Object detection in satellite imagery is a critical component of many complex commercial and government workflows. At Palantir, we’ve worked with customers across a wide variety of use cases to improve the ability of their models to detect relevant context more accurately.

On the commercial front, these models are often a critical component of emergency response coordination to natural disasters. Their ability to detect buildings and assess damage allows for critical services to be delivered faster, whether allowing for better coordination of emergency response crews or aiding insurance companies in quickly processing claims. But this technology is not only useful in crisis — it can also used by financial firms to forecast retailer demand based on the number of vehicles detected in retailer’s parking lots. For government users, the application is straightforward: knowing the position or movement over time of friendly and enemy equipment such as aircrafts, ships and vehicles empowers critical strategic decision making.

For all categories of use cases, determining how best to train object detection models to maximize utility can be a challenge. Below, we unpack the challenges of training accurate models, and publish the findings of our own experiment using two different pre-trained models on the same set of images. We hope that our learnings can aid other users in identifying successful strategies to pre-train their own models more effectively.

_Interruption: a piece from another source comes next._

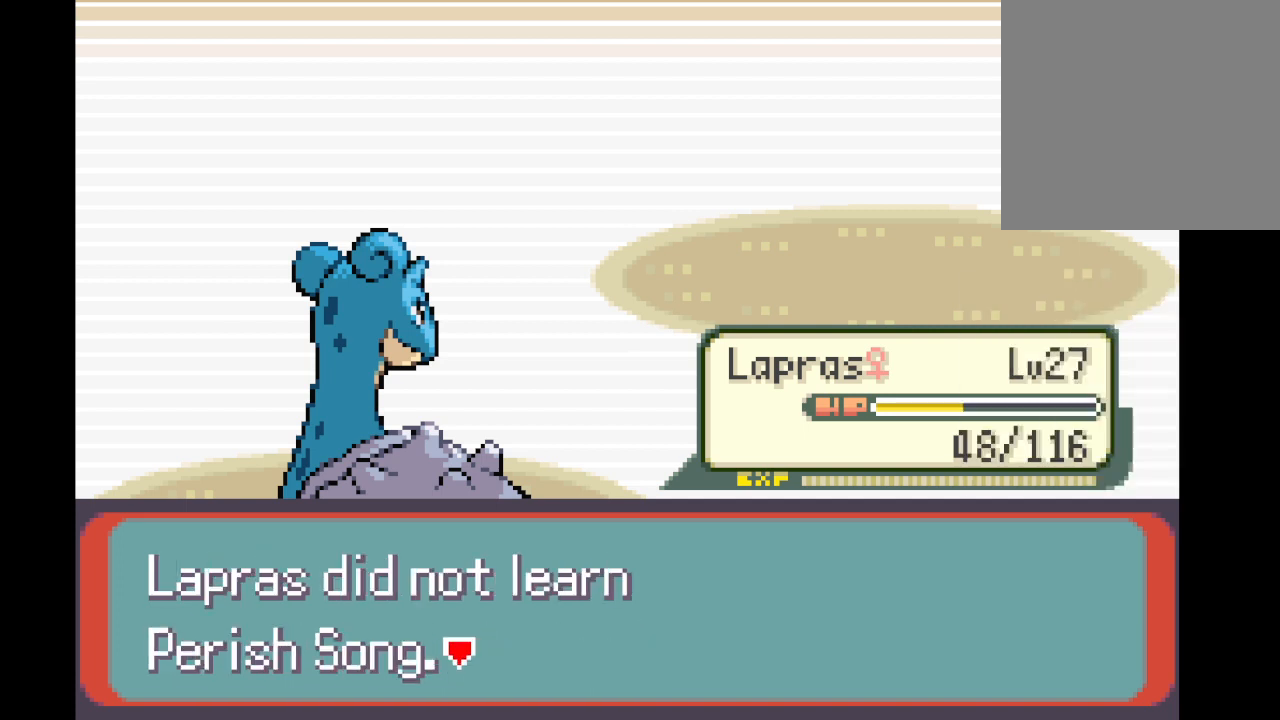
{"buttons": [], "left_stick": "center", "right_stick": "center", "events": [[209, "A", "down"], [334, "A", "up"]]}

The Challenges of Training Accurate Models

Training accurate object detection models to enable these use cases requires vast amounts of labeled datasets. In the case of satellite imagery, the complexity of this training is even more potent: the images are large, especially in comparison to the small size of the objects we need to detect. Coupled with variations in hardware and image processing software leveraged across the different satellite operators, collecting the perfectly labeled dataset to train a generalizable object detection model is hard. This reality, along with the pressure to enable end-to-end user workflows as quickly as possible, often leads our customers to ask us for help solving a critical question: how can one build the best possible object detection model on a limited training dataset and in a short amount of time?

At Palantir, we’ve seen that the best possible results are not often produced by users trying to train an object detection model from scratch on a limited dataset. There are many techniques used to address this problem, the most popular of which is transfer learning. In transfer learning, we first pre-train the object detection model on one or more proxy datasets and then leverage the trained weights to initialize the model when it trains on the actual limited downstream dataset we really care about.

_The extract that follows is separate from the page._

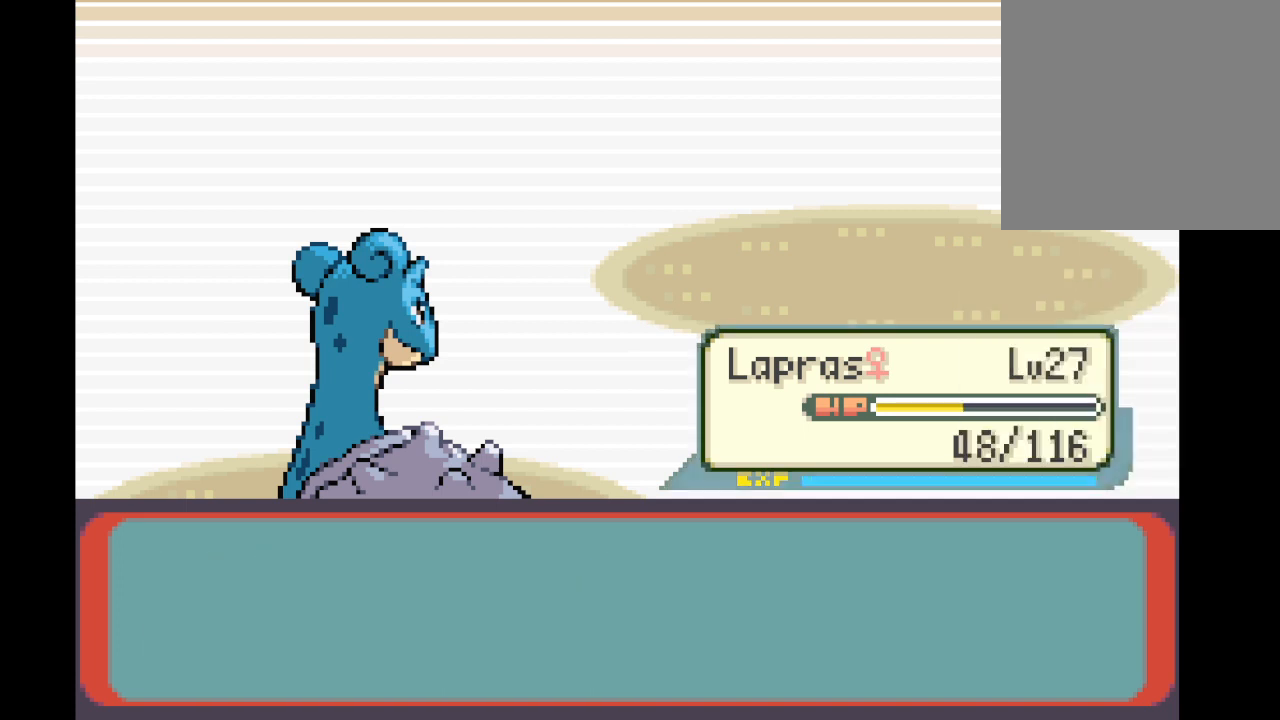
{"buttons": [], "left_stick": "center", "right_stick": "center", "events": []}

The most popular pre-training datasets for object detection tasks are ImageNet [1] and COCO [2]. Their popularity stems from the fact that they specifically focus on object detection problems, as well as the wide availability of models pre-trained on these datasets within the academic community. Even though pre-training on ImageNet and COCO datasets can improve model accuracy on downstream datasets, additional boosts to performance can be realized if models are further pre-trained on datasets that are similar to the downstream task. In general, the more similar the pre-training dataset is to the downstream dataset we care about, the higher the accuracy lift we can expect from pre-training. For instance, when considering the problem of object detection in satellite imagery, ImageNet and/or COCO pre-training might not be enough as these datasets are very different than a typical satellite object detection dataset (i.e., size of objects, types of objects, image background characteristics and more). In these cases, pre-training on open-source satellite object detection datasets would be necessary to further improve the performance of the final model.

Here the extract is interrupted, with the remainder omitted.